Mike Neill has been on the City Council for eight years, and while he gave strong points about why he should remain, during those eight years it has been difficult to discern what he has done. Neill does not receive our endorsement because he has sat at the table in silence. Neill has genuine concern about business issues in Carbondale, and his experience as a Carbondale native and stockbroker for the Old National Trust Company give him a good perspective on the city. Still, Neill does not have a record of making the changes he is promoting. We agree that Carbondale is not always the most business-friendly, but Neill said he has never voted against the advisement of the Chamber of Commerce, something that has us wondering if he uses his votes consciously.

We are glad to hear the Neill, for one, is concerned with Carbondale’s mounting debt. Currently at about $60 million, the city plans to borrow millions more for projects, and that doesn’t include what new council members hope to accomplish. But while he might be a voice of reason on the budget, other times, he has no voice. He wants to increase retention at SIUC, but has no specific plan, saying he would listen to the Chamber of Commerce. He makes arguments against the HRC, saying it will cost businesses a lot money to hire attorneys for penalties and cost them business when their name is made public. Because the HRC has no definitive form yet, it seems that these situations could be prevented without just dismissing the commission altogether.

The reason for expanding the council this year was to draw new blood into the arena. We think it is time to do so, and give others a chance.

M. Stalls may have good ideas, but she won’t tell us what they are. The SIU graduate and employee for the Center for Basic Skills does have contact with students, but she does not receive our endorsement because she has not been forthcoming. Stalls is running on four tenants:vision, courage, concern and compassion. While those are certainly important parts of being a city councilwoman, we believe that all the candidates running demonstrate these points. Running for council means telling people who you are, and it is hard to understand her when she won’t discuss her plans.

She said she does not want her plans for attracting business to Carbondale out there in case she does not win. But how do we know what we’re voting for otherwise? She does believe in the Human Relations Commission, and said it must have authority or it will be just another advisory board. We agree. She also said it must have subpoena and investigative power, to overview the police’s board. We agree. Zoning must be a case-by-case situation, she said. We agree.

But while we agreed with what she did say, it’s what she didn’t that worries us. In addition, Stalls’ phone number is not listed.
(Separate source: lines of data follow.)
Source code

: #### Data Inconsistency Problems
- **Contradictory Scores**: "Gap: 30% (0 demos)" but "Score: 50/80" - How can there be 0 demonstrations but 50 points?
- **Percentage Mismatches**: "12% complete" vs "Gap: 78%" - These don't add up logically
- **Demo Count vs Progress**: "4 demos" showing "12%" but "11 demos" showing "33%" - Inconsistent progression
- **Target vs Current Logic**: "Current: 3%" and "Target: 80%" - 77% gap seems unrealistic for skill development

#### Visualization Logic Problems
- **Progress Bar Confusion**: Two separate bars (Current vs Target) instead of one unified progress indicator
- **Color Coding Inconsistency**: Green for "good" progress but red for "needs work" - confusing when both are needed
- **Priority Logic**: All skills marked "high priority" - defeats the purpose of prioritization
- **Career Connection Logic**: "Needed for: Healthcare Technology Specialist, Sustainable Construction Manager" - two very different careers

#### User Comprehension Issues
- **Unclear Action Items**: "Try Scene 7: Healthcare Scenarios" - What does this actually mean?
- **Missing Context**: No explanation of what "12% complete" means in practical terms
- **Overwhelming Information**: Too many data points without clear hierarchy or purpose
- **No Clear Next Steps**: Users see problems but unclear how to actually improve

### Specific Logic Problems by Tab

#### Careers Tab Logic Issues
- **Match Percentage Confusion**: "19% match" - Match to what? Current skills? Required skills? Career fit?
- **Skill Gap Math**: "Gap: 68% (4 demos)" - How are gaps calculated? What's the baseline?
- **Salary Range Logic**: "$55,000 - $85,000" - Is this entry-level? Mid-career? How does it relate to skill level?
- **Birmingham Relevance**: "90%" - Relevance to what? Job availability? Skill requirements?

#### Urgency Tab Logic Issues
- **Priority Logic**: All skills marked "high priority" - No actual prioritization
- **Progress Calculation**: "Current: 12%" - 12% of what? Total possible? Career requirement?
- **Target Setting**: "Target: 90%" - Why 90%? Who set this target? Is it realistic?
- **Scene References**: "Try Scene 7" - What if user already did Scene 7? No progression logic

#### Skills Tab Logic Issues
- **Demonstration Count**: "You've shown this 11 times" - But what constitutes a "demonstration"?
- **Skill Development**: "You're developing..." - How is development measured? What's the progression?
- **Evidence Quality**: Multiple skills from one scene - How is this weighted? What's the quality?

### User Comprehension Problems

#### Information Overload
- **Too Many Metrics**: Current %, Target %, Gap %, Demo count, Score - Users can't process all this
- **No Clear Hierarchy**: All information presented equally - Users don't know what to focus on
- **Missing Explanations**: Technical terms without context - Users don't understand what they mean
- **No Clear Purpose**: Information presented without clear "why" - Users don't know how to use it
She does not own an answering machine. She works full time. It is difficult to get in touch with her, something imperative for a constituent needing help. While she said she plans to work something out telecommunications-wise if elected, it seems aggravating now.

Her other ideas included a student housing survey to bridge the gap between students and the community, community celebrations and lunches with the City Council. Her receptiveness, thoughtfulness and willingness to work hard are assets to any future councilwoman, overall, we’re just uncertain of what we’d be getting if we voted for Stalls.